Composer Joan Tower, a longtime distinguished professor at Bard College and Red Hook resident, is the 2019 winner of the Gold Baton Award from the League of American Orchestras. The organization’s president Jesse Rosen stated, “We are so happy to celebrate Joan Tower’s immense contribution to orchestras. She has been a beloved presence in our community, an exemplary musical citizen, an inspiring mentor, an energetic champion of new music – in particular, women composers and performers – and a delightful colleague whose music has been broadly embraced by musicians and audiences alike.”
The award recognizes individuals and institutions whose contributions champion and advance the cause of orchestras and symphonic music throughout the US. Previous winners of this award include Aaron Copland, Yo-Yo Ma, Leonard Bernstein, Beverly Sills and John Williams. However, Tower is the first musician whose primary activity is composition to receive the award since Robert Ward in 1991.
“It’s the music that drives your life,” Tower told me, “not the awards. Awards are very nice, and sometimes they are financially helpful. It’s a wonderful kind of present to get. But the music is most important. This award is pretty interesting, though, because they usually give it to soloists, orchestra managers and conductors. In that context, this is an amazing honor. And at my age, being a woman composer, it’s a nourishing event.”
Tower has previously won a Guggenheim Fellowship, a Du Pont Award and membership in the American Academy of Arts and Letters. In 1990 she won the rich Grawemeyer Award for her orchestral composition Silver Ladders, written for the St. Louis Symphony Orchestra when she was its composer-in-residence.
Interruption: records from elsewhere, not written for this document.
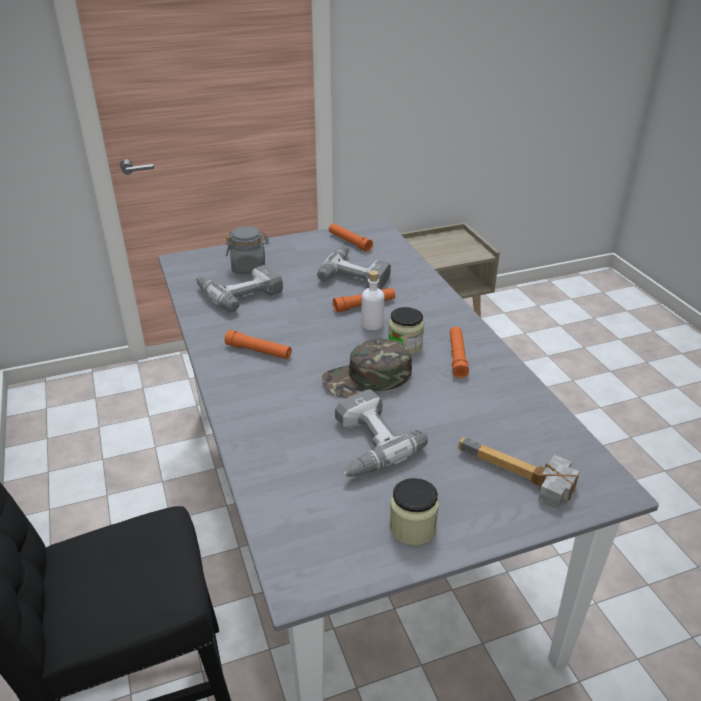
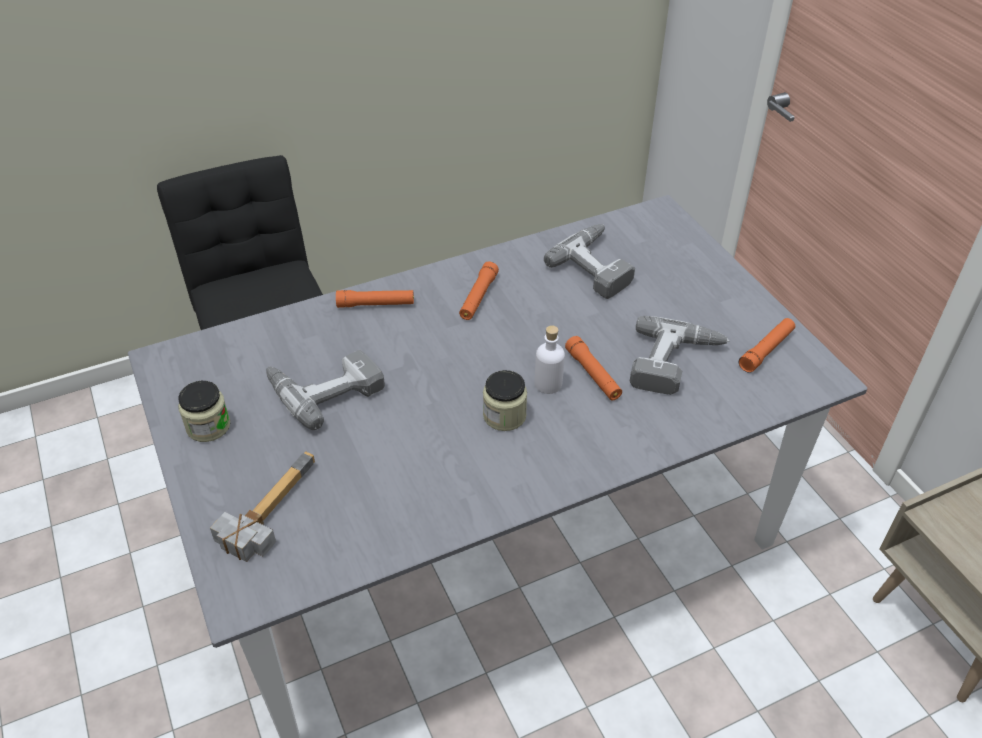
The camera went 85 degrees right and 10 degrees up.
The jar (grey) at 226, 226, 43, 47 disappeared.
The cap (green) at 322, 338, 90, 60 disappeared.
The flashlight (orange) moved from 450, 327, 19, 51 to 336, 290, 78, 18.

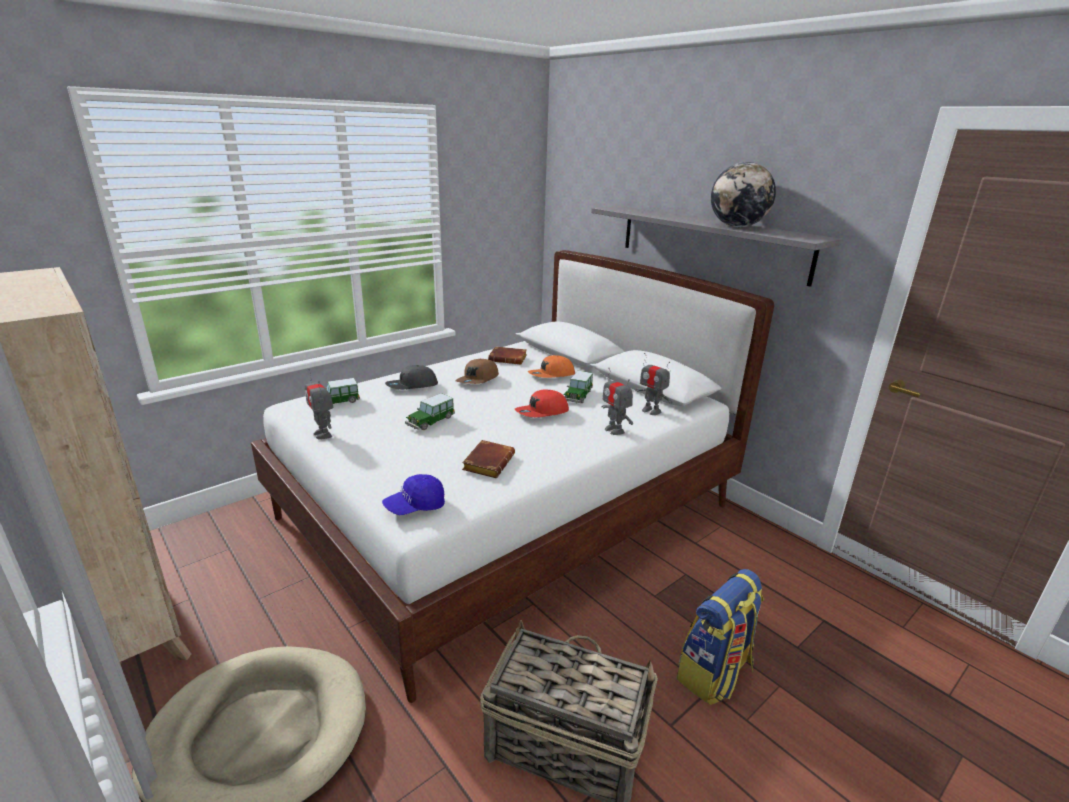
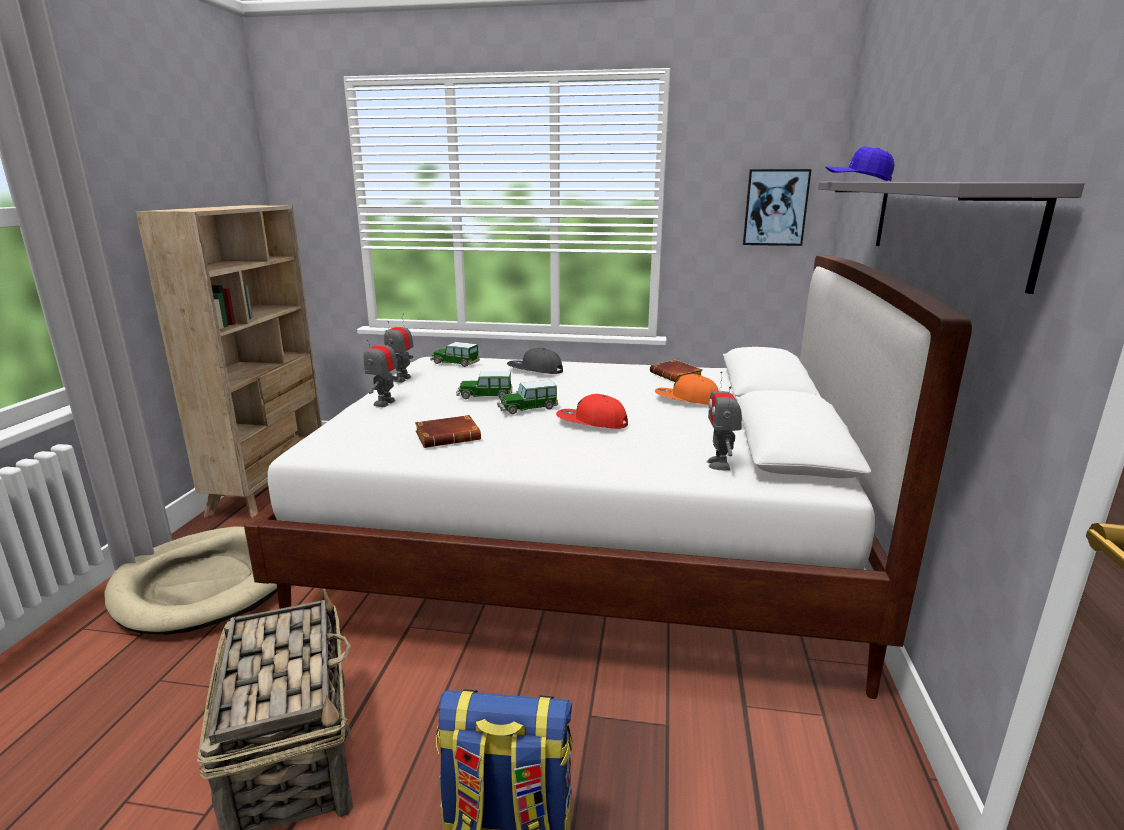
The camera went 50 degrees right and 5 degrees down.
The cap (blue) moved from 382, 474, 63, 41 to 825, 146, 70, 35.
The cap (brown) at 455, 359, 44, 25 disappeared.
The toy car moved from 564, 371, 29, 32 to 497, 380, 61, 34.
The toy robot moved from 602, 368, 31, 67 to 364, 330, 34, 77.
The globe at 711, 162, 65, 65 disappeared.
The picture at 743, 169, 68, 77 appeared.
It’s particularly appropriate that Tower’s Golden Baton will be presented at the League’s annual conference this June in Nashville, which is where her Made in America – which has now been performed in every state – was recorded. That recording won Grammy Awards for Best Contemporary Classical Composition, Best Orchestral Performance and Best Classical Album. When that CD, an all-Tower collection, was planned for recording in Nashville, there was no performance scheduled to go with it. Tower insisted that the music had to be performed in concert first, so the orchestra added a concert to inaugurate its new auditorium and invited people who had worked on the building, along with their families. The resulting audience filled the hall and gave the musicians a standing ovation.